▸ Description of the task: Line by line, set down the records below from the first line through the line containing "wrist: (55, 129)". Omit the pictures.

▸ Provided information:
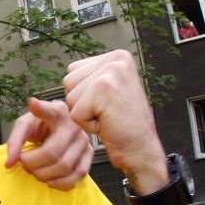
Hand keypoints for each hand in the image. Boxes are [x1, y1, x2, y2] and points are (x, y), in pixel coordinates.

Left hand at [4, 98, 92, 188]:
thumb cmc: (39, 126)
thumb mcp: (25, 126)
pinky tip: (50, 181)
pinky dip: (62, 183)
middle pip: (52, 152)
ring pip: (65, 166)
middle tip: (24, 162)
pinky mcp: (88, 154)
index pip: (49, 111)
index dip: (41, 109)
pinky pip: (79, 174)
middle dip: (32, 163)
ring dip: (44, 175)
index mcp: (57, 111)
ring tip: (35, 170)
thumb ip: (14, 142)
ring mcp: (83, 140)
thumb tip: (9, 164)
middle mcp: (74, 124)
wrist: (55, 129)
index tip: (33, 104)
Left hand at [62, 51, 167, 193]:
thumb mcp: (107, 91)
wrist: (140, 148)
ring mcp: (111, 72)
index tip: (107, 102)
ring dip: (83, 113)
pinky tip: (107, 123)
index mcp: (117, 56)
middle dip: (81, 103)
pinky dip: (87, 124)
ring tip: (107, 116)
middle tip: (107, 111)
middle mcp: (116, 59)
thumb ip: (90, 78)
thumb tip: (64, 79)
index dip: (83, 94)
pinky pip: (75, 112)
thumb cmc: (122, 125)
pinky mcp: (103, 90)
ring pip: (70, 96)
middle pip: (69, 82)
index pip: (73, 71)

▸ Exercise solution:
Hand keypoints for each hand in the image. Boxes are [x1, y1, x2, y2] and points are (x, y), in pixel coordinates.

Left hand at [4, 98, 92, 188]:
thumb cmc: (39, 126)
thumb mcp: (25, 126)
pinky tip: (50, 181)
pinky dip: (62, 183)
middle pip: (52, 152)
ring pip: (65, 166)
middle tip: (24, 162)
pinky mcp: (88, 154)
index pip: (49, 111)
index dip: (41, 109)
pinky pip: (79, 174)
middle dip: (32, 163)
ring dip: (44, 175)
index mcp: (57, 111)
ring tip: (35, 170)
thumb ip: (14, 142)
ring mcp: (83, 140)
thumb tip: (9, 164)
middle mcp: (74, 124)
wrist: (55, 129)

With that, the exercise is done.